Он вздрогнул. Потом его вырвало желчью пополам с кровью. Неся хозяина обратно в дом, рабы прошли мимо окон Полии. У входа в перистиль он попросил их остановиться. Он по-прежнему лежал на доске. Взглянул в сторону комнат. Ему почему-то хотелось увидеть желтый прозрачный занавес. Комната вдали была длинной и темной, казалась почти зеленой. Он ждал. И наконец увидел старую Полию, проходившую по двору. Она была очень грузной, сутулой. Она пила слишком много вина. Хотя она и начала принимать ванны, от нее все так же несло потом, волосы под мышками она не брила, серая тога была вся в пятнах, пучок на затылке и скрученные пряди над ушами, как всегда, растрепаны. Каждую ночь она напивалась в одиночестве. И каждую ночь он слышал, как его старшая дочь, прожившая уже больше пятидесяти зим, вставала с постели, чтобы извергнуть рвоту, как будто старалась подражать отцу, терзавшемуся болями.

Внезапно ему стало совсем худо. Он приказал рабам внести его в комнату дочери. Она сидела возле большой белой масляной лампы и неумело наносила на щеки румяна, замешанные на анчоусовом масле. Глаза она обвела сажей, чтобы они казались больше и ярче. Она по-прежнему душилась ирисом, растертым на овечьем жире. Сейчас на ней была длинная шелковая черно-синяя туника. Обернувшись, она взглянула на отца широко раскрытыми испуганными глазами.

Один из рабов на ходу задел стол из африканской туи. Доска накренилась, и Альбуций с криком рухнул на пол. Полия завопила. Ему плеснули воды на лицо. Он сказал дочери:

— Думаю, сегодня мне самое время умереть.

Она опять издала вопль.

Нам неизвестны обстоятельства его смерти. Мы только и знаем, что он покончил с собой. Его последние слова передавались из уст в уста во многих версиях. Согласно Сенеке, Альбуций Сил изрек — после того, как была приготовлена смесь молока и яда, и перед тем, как добровольно умереть:

— Non movet me periculum meum (Меня не пугает опасность).

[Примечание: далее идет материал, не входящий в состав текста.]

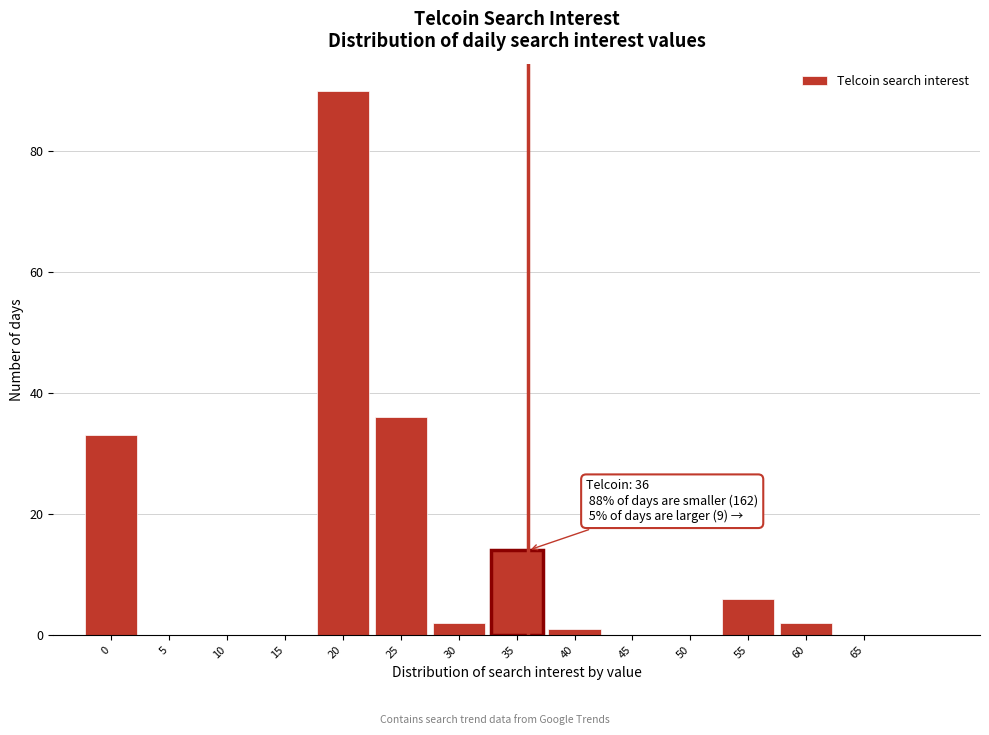

Which range on the x-axis has the tallest bar?

17.5 to 22.5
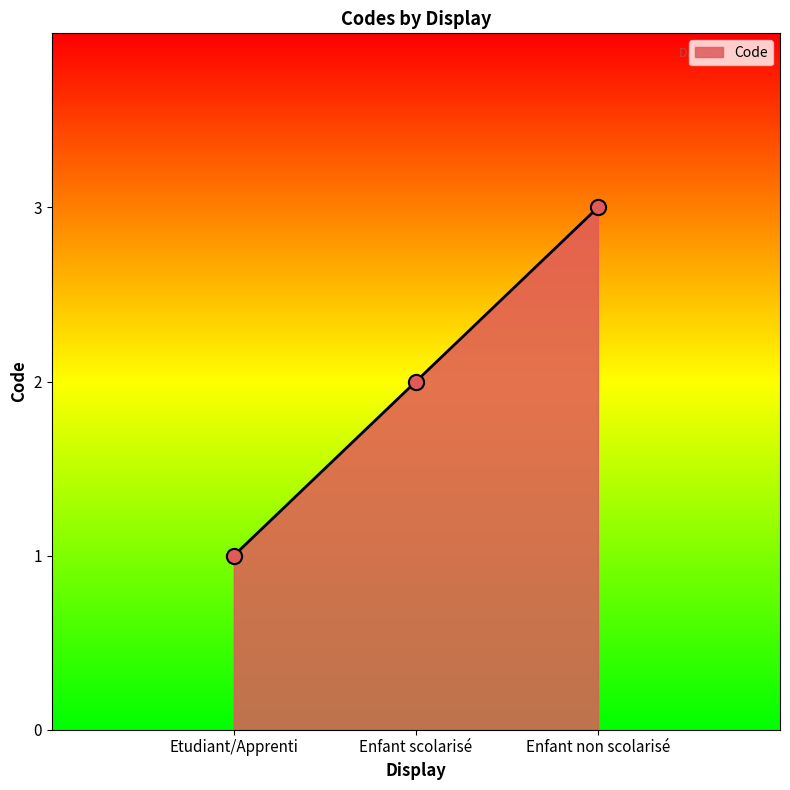

Which has a higher value, Enfant scolarisé or Enfant non scolarisé?

Enfant non scolarisé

Согласно Аррунтию, он пытался дойти до библиотеки, чтобы взглянуть на след, оставшийся на белой стене от одного предмета, некогда снятого с гвоздя. Но у него не хватило на это сил. Он уже не мог подняться. Все домашние сбежались к нему поутру. Он сказал:

— Non timeo (Я не боюсь).

Согласно же Цестию, он сказал, проснувшись:

— Hie dies est meus (Вот мой последний день).

Он послал за ядом. Велел нацедить молока. Пожелал, чтобы яд готовили у него на глазах.

Тот же Аррунтий пишет, что он сказал рабам, растиравшим порошок и делавшим сладкую смесь:

— Не следуйте моему примеру. Я стыжусь своего трусливого бегства. — И вроде бы добавил еще: — Я ухожу в молчание, которому не будет конца.

К 10 году Овидий уже два года провел в изгнании. Индийцы открыли третью и четвертую торговые компании в Риме и Остии. В Китае, стараниями Ю-цзы, начал распространяться буддизм. Гораций уже умер. Умер и Меценат. Один только Август, благодаря своей подозрительности, своему гению и своим страхам, смог дожить до преклонных лет. Гай Альбуций Сил ненавидел Августа не столько за его жестокость, сколько за манию изъясняться по-гречески.

Согласно Аррунтию, он приказал отвести свою дочь подальше от его ложа, усадить на стул и позвать кормилицу. Эту последнюю он попросил добавить немного молока к приготовленному яду. Она стянула с груди тунику. Он осушил чашу с напитком. Комната, где он лежал, была заполнена людьми. В первом ряду, на складном стуле, сидела его дочь Полия. Тут же собрались все его ученики. За ними стояли самые молодые из рабов. Он велел кормилице подойти к нему и спросил, можно ли ему взять ее за руку. В зале слышались всхлипывания. Обернувшись, он спросил:

— Quid fletis, pueri? (Почто вы плачете, дети мои?)

Он умер, вцепившись в руку кормилицы, которой платил за молоко. Каждое утро она нацеживала ему из грудей молока в чашку. Он пил его теплым.